WASH Training | Behind The Scenes

When we introduce MountainChild to a new area of the Himalayas, WASH training is first on our agenda to carry hope. The sanitation and health aspects of the training have proven an effective way to promote lasting change in these rural areas and give us many opportunities to develop relationships and plan for a better future.

But what does it take to conduct a WASH training? Though we have worked hard to fine-tune this process, it still takes many hands and many weeks of planning to run the program. We interviewed one of our health workers to hear just how much effort goes into a successful WASH training! Check it out!

MC: What does planning a WASH program look like? What first steps do you need to take to make it happen?

HW: First, we research the area we want to go to. We connect with local leaders to learn about the population and the specific needs of the village. We interview locals to learn about the conditions of their homes, medical challenges, water source and availability, normal daily life habits, and sanitation. From there, we analyze the data and build a WASH program tailored directly to their needs. 

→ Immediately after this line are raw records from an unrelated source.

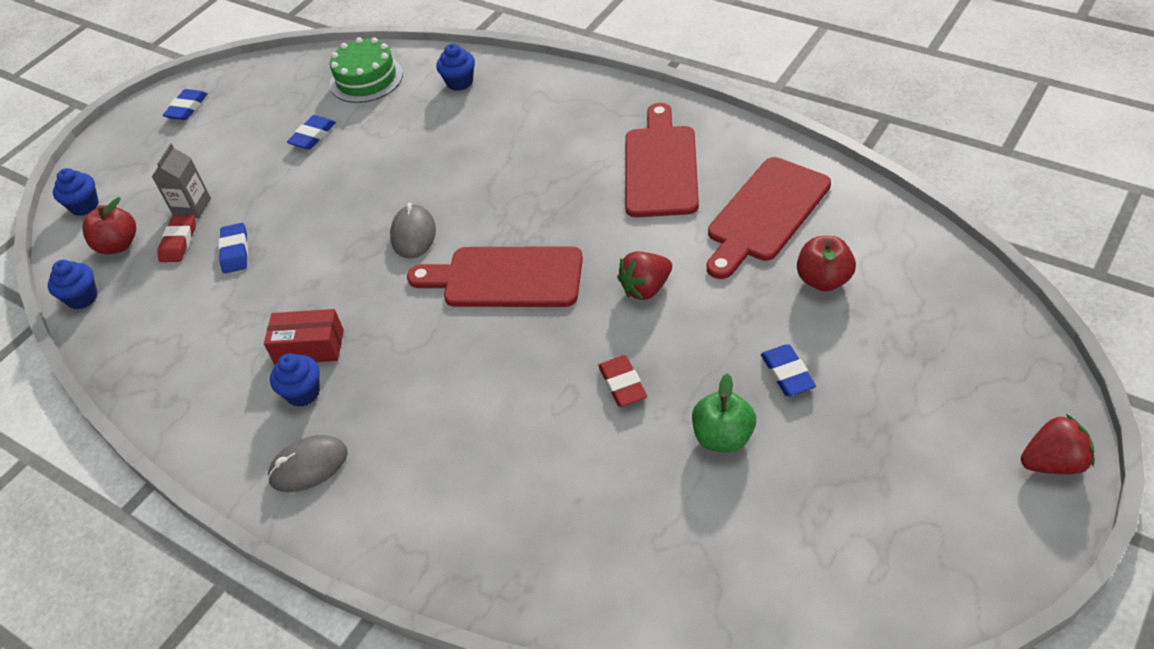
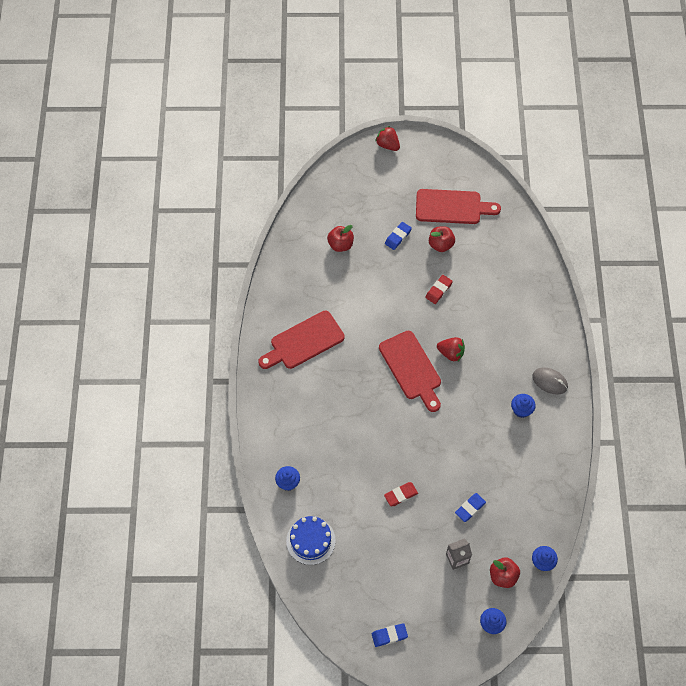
camera: 130 degrees left, 15 degrees up
red eraser [157,215,196,262] -> red eraser moved to [384,482,418,506]
red box [264,309,344,365] -> none
blue eraser [287,115,336,150] -> none
green cake [330,37,403,103] -> blue cake [286,516,336,565]
grey mouse [390,203,436,259] -> none
red strawberry [617,251,672,300] -> red strawberry moved to [437,337,465,361]
green apple [692,373,756,453] -> red apple [429,226,455,252]
red cutting board [707,157,831,279] -> red cutting board moved to [416,189,501,224]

MC: What is included in a normal WASH program? 

HW: We do WASH for families, including puberty training and WASH for kids as well as general WASH training. We provide access to a water system if there isn’t any by building tanks, reservoirs, water pipes, or taps. We then distribute water filters and train on proper, clean drinking water. And finally, we always follow up with additional training and hygiene kit distribution. 

MC: What other kinds of training are offered besides General WASH? 

HW: We also offer Maternal Health Training. Like WASH, these programs follow a sequence of initial training, hygiene kit distribution, and follow-up! In Maternal Health Training women learn about family planning, menstrual cycles and how to care for their bodies, newborn care, breastfeeding, and weaning. 

MC: What are the challenges staff usually face when conducting a WASH training? 

 HW: Life in the village is busy. Every season has its own need for villagers to work. Factoring that with the many days it takes us to travel these villages, gathering groups of people can be challenging. And each village can have its own language and dialects! So communicating can be difficult without knowing local languages!

MC: What kind of tangible impact does WASH have? 

HW: We never see a complete transformation in the initial follow-up. Busy-ness and ignorance can make a behavioral change among villages difficult. It often takes years of encouragement and follow-up to see a lasting change. But we are committed. There are the occasional villagers who are very grateful and want to see a change in their home. They are the ones who influence the rest of the community.

Access to good drinking water, sanitary and hygienic environments, and simple medical facilities are basic rights for many people around the world. But unfortunately for the Himalayas, these basic rights are considered luxuries. Every year, poor sanitation and hygiene take many Himalayan lives. This is why MountainChild exists. We want to help change the story. Through the programs like WASH, we can build a foundation of hope.